How exact does the dimension need to be? A piece of 1/2" dimensional ply laminated on a piece of 3/4 dimensional ply should come to 1 3/16 which is only 1/16" over your ideal dimension.

EDIT: If you can find 5/8" dimensional ply and double it up you would also come up with 1 3/16", but would only have to buy the 1 sheet.


----------



## GeorgeC (Jul 30, 2008)

"I think the best solution (so far) is to use the 5/4 x 6 lumber stacked with 1/8""

This will give you a piece that is 1 3/8" thick. Not what you said you wanted.

George


----------



## MT Stringer (Jul 21, 2009)

> Thanks all - and if you have any more suggestions, I'd love to hear them.


Man, you need a new friend...preferably one that owns a *table saw*! :thumbsup::thumbsup::thumbsup:

Actually, this would be a good time to do it right. Buy a new table saw. It should last you a long time. It will come in handy more than you think as you come up with projects around the house. Cabinet for storage, knick knack shelves and cabinets, etc. The possibilities are endless.

And first thing you know, you will be hooked on woodworking.

A used craftsman purchased off Craigslist or maybe a new portable compact saw should work well for small stuff like cutting trim. I bought a refurbished DeWalt DW7480 from CPO Tools for a little over $300. It has worked well cutting material and building drawers, and trim for a recent kitchen remodel. I couldn't take my big saw, so I bought this one specifically to take to the field.

With a table saw, you could rip off the rounded edge of 2x4 material. Then rip the width you need. Finally turn the stock on the flat edge and rip the desired thickness of 1 1/8 inches. Remember to use a push stick.

Good luck.

Also, check out Custom Service Hardware website. They sell Blum hinges.
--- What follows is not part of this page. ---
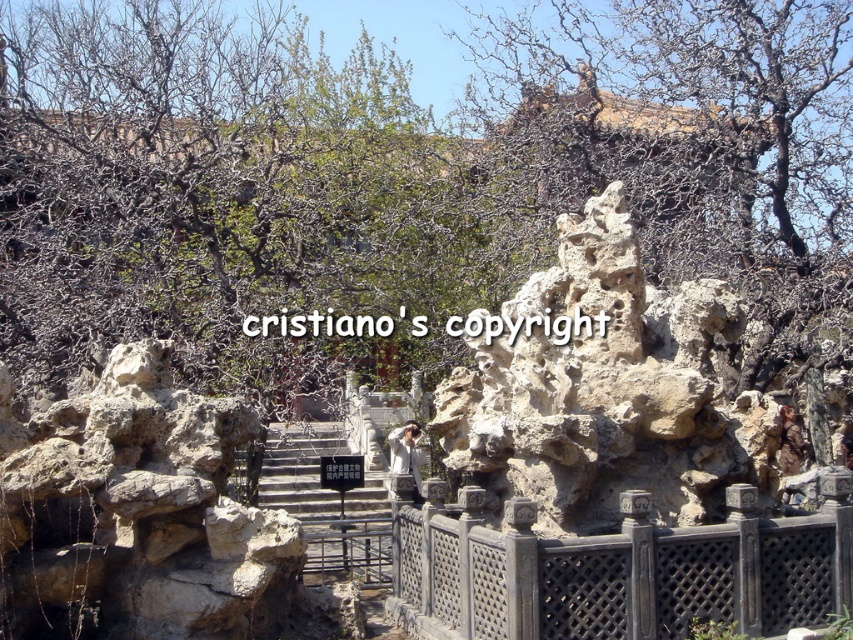
From the picture: You are standing in a traditional Chinese garden and want to take a photo of both the natural stone rock formation at center and the stone stairs at center. Which object should you focus on first to ensure both are in the frame?

You should focus on the natural stone rock formation at center first since it is closer to you than the stone stairs at center, ensuring both are in the frame by adjusting the camera angle accordingly.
I have bought a lot from them. Pretty quick shipping too.


----------



## womp945 (Dec 11, 2015)

Thanks for all the replies. I really appreciate it!

shoot summ & MT Stringer: now that you've made me think about it, I agree that a table saw would be a great purchase for me. I'm going to look into it right away. Maybe this project will be my excuse to buy one. I'm also planning on doing some countertop work as well as re-organizing my utility room with new shelving, so a table saw would definitely be a big help. Storage space is a bit of a problem for such a big tool, but I did just clean all the previous owner's junk out of the shed today and have more room than I thought I would out there...
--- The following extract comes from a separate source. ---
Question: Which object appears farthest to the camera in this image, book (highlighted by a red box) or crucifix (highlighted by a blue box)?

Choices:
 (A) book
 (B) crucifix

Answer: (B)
Any suggestions on a brand or model? I avoid buying anything made in China or other third-world or communist countries. I just moved to the USA 2 years ago and I like to support domestic manufacturing whenever possible.

shoot summ: If I understand your question about the floating styles correctly, you are asking how I will be attaching the blocking to the floating styles? As luck would have it, my kitchen configuration does not have any floating styles that have a hinge attached to them.

d_slat: Unfortunately I've determined that I need almost exactly 1-1/8" thick blocking. Differences between cabinets are about +/- 1/16", and the Blum hinges allow +/- 2mm adjustment. I think I'll end up just barely within tolerance (fingers crossed).

GeorgeC: I've read online that 5/4 x 6 lumber has an actual thickness of 1.0" or 1-1/8". I haven't measured in person locally yet, so we'll see what the actual thickness is. Let me know if you know something I don't about the actual thickness of 5/4 x 6 lumber!

MT Stringer: Thanks for the suggestion Custom Service Hardware. I looked but they don't sell the particular "special application" Blum hinge that I need. It seems that this is an uncommon application. The pricing at CSH sure looks good though!

Thanks again to everyone for your advice on what seems like kind of a dumb question!


----------



## FrankC (Aug 24, 2012)

Does your local big box store sell short lengths of poplar, pieces of 3/4" & 3/8" thick will give you 1 1/8", might be cheaper than a table saw. :laughing:


----------



## TimPa (Jan 27, 2010)

one face of this board will show inside the cabinet, so a "good" cut on a table saw, or a planed/jointed board is desired there.

the 1 1/8" thickness is only one dimension you have to concern yourself with (to match the setback of the face frame), you will also need to be wide enough to support the base of the hinge mounting plate. so you may have to buy the hinges first to have those in hand before you install any boards. unless you install a 3-4" wide board to make sure.

you can buy the tools you need, or go to a local shop or lumber yard, this is an easy job for them to dimension your boards.


----------